The experiments were conducted after approval by the Animal Ethics Committee of UNICAMP (protocol #2850-1) and in accordance with the Principles of Laboratory Animal Care (NIH publication #85-23, revised in 1985). Male adult Wistar rats (200–250 g) obtained from the Multidisciplinary Center of Biological Investigation of Laboratory Animals (CEMIB-UNICAMP) were kept in cages under light/dark cycles of 12 h, at 25 ± 2 °C, and were provided with water and food ad libitum for at least 7 days before the experiments. The Wistar rats were divided into groups of 6 animals and each animal was used only once in the experiment.
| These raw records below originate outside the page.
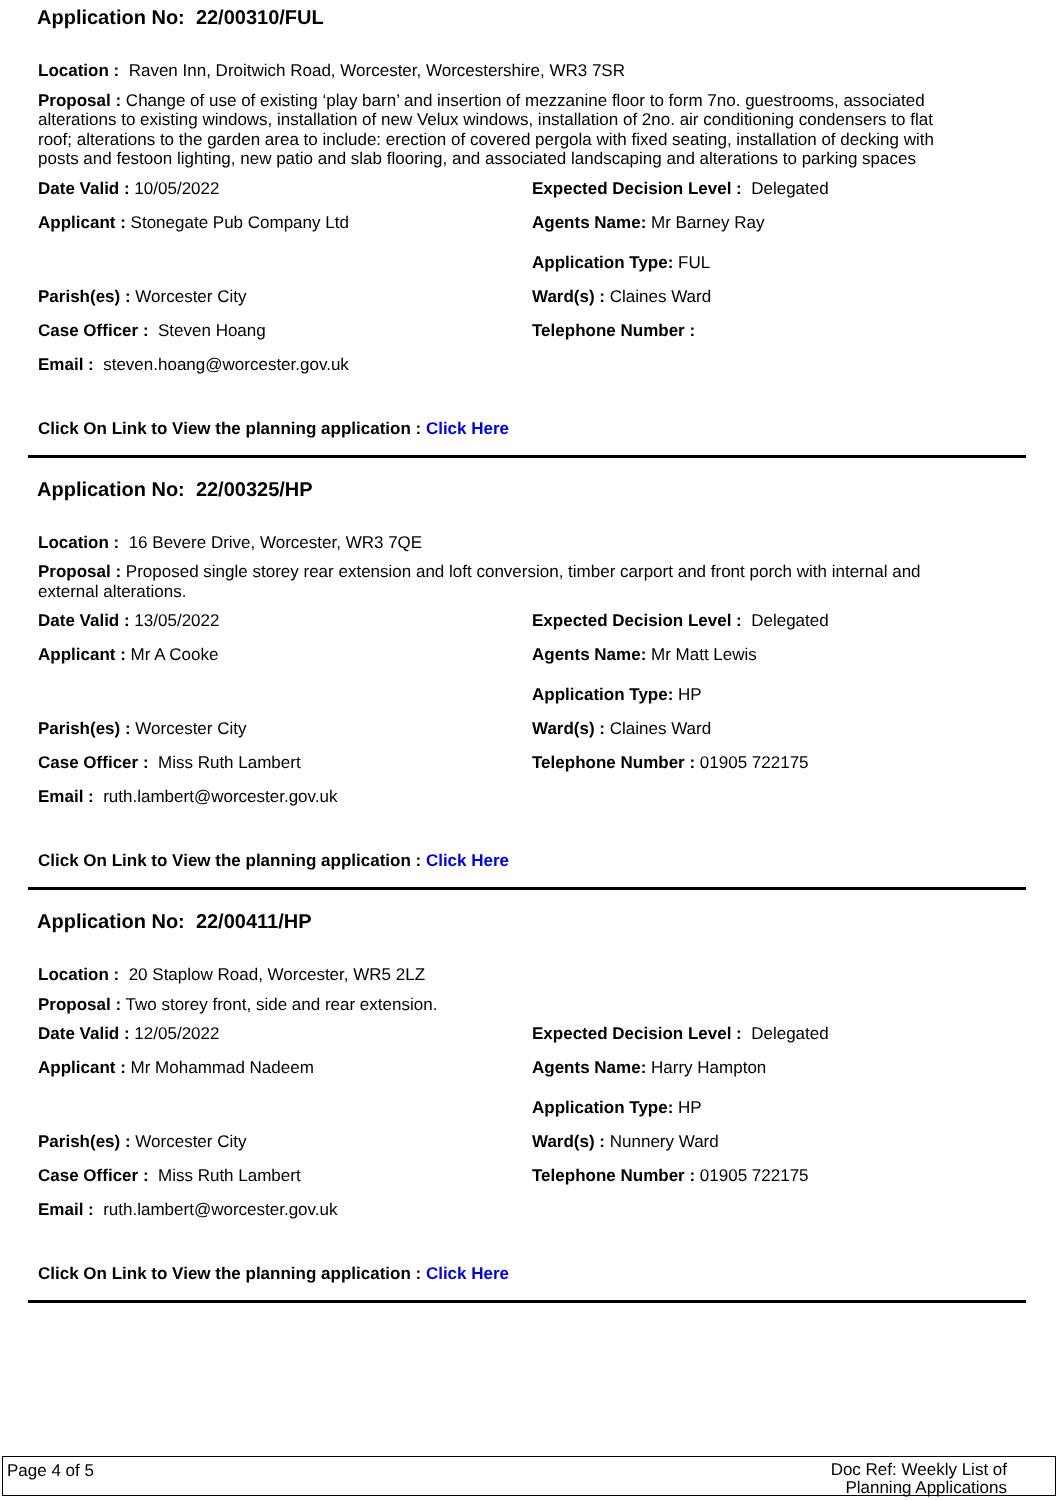Application No: 22/00310/FUL
Location : Raven Inn, Droitwich Road, Worcester, Worcestershire, WR3 7SR
Proposal : Change of use of existing ‘play barn’ and insertion of mezzanine floor to form 7no. guestrooms, associated alterations to existing windows, installation of new Velux windows, installation of 2no. air conditioning condensers to flat roof; alterations to the garden area to include: erection of covered pergola with fixed seating, installation of decking with posts and festoon lighting, new patio and slab flooring, and associated landscaping and alterations to parking spaces
Date Valid : 10/05/2022 Expected Decision Level : Delegated
Applicant : Stonegate Pub Company Ltd Agents Name: Mr Barney Ray
Application Type: FUL
Parish(es) : Worcester City Ward(s) : Claines Ward
Case Officer : Steven Hoang Telephone Number :
Email : steven.hoang@worcester.gov.uk
Click On Link to View the planning application : Click Here
Application No: 22/00325/HP
Location : 16 Bevere Drive, Worcester, WR3 7QE
Proposal : Proposed single storey rear extension and loft conversion, timber carport and front porch with internal and external alterations.
Date Valid : 13/05/2022 Expected Decision Level : Delegated
Applicant : Mr A Cooke Agents Name: Mr Matt Lewis
Application Type: HP
Parish(es) : Worcester City Ward(s) : Claines Ward
Case Officer : Miss Ruth Lambert Telephone Number : 01905 722175
Email : ruth.lambert@worcester.gov.uk
Click On Link to View the planning application : Click Here
Application No: 22/00411/HP
Location : 20 Staplow Road, Worcester, WR5 2LZ
Proposal : Two storey front, side and rear extension.
Date Valid : 12/05/2022 Expected Decision Level : Delegated
Applicant : Mr Mohammad Nadeem Agents Name: Harry Hampton
Application Type: HP
Parish(es) : Worcester City Ward(s) : Nunnery Ward
Case Officer : Miss Ruth Lambert Telephone Number : 01905 722175
Email : ruth.lambert@worcester.gov.uk
Click On Link to View the planning application : Click Here
Page 4 of 5
Doc Ref: Weekly List of
Planning Applications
The topical anesthetic efficacies of the hydrogels containing LDC and PLC were assessed using the tail-flick test, as previously described by Grant et al.63 and modified by De Araujo et al.51. Briefly, the animals were positioned in an acrylic confinement chamber, while maintaining free the distal portion of the tail (5 cm). The time required for tail removal (latency) following exposure to the heat produced by an incandescent lamp (55 °C) was considered as the aversive response, generating a baseline that was recorded for each animal prior to the start of the experiment. In order to avoid injury due to thermal insult, a maximum time of 15 s (cut-off value) was established for contact with the heat source. Approximately 0.5 g portions of the hydrogels and the commercial formulation (EMLA) were applied 2 cm from the tail base, with the aid of MICROPORE protective tape, for 2 min. The formulations were then removed and nociceptive stimulus was applied to the same region. Measurements were performed immediately after formulation removal and then every 15 min until the animal returned to its baseline pain response. After the tail-flick test, the animals were sacrificed by deep general anesthesia. Analgesia was defined as an at least 50% increase in the time required for tail removal, compared to the observed baseline value. Calculation of the maximum possible effect (%MPE) was performed by subtracting the baseline from the latency time and dividing the resulting value by the cut-off minus the baseline. The value obtained was multiplied by 100.

Data analysis

The results from the suspension and hydrogel characterizations, the in vitro permeation tests, and the mucoadhesion tests were statistically evaluated using the Student’s t-test, or by analysis of variance (ANOVA) followed by Tukey’s post-hoc test. These analyses were performed with BIOSTAT 5.0 for Windows software (Instituto Mamirauá, Belém, PA, Brazil). The results of the in vitro cytotoxicity assays and the in vivo tests were analyzed using the Kruskal-Wallis test followed by the Dunn post-hoc test. These analyses were performed with GraphPad Prism 6.0 software (GraphPad, San Diego, CA). Statistical significance was defined as p < 0.05.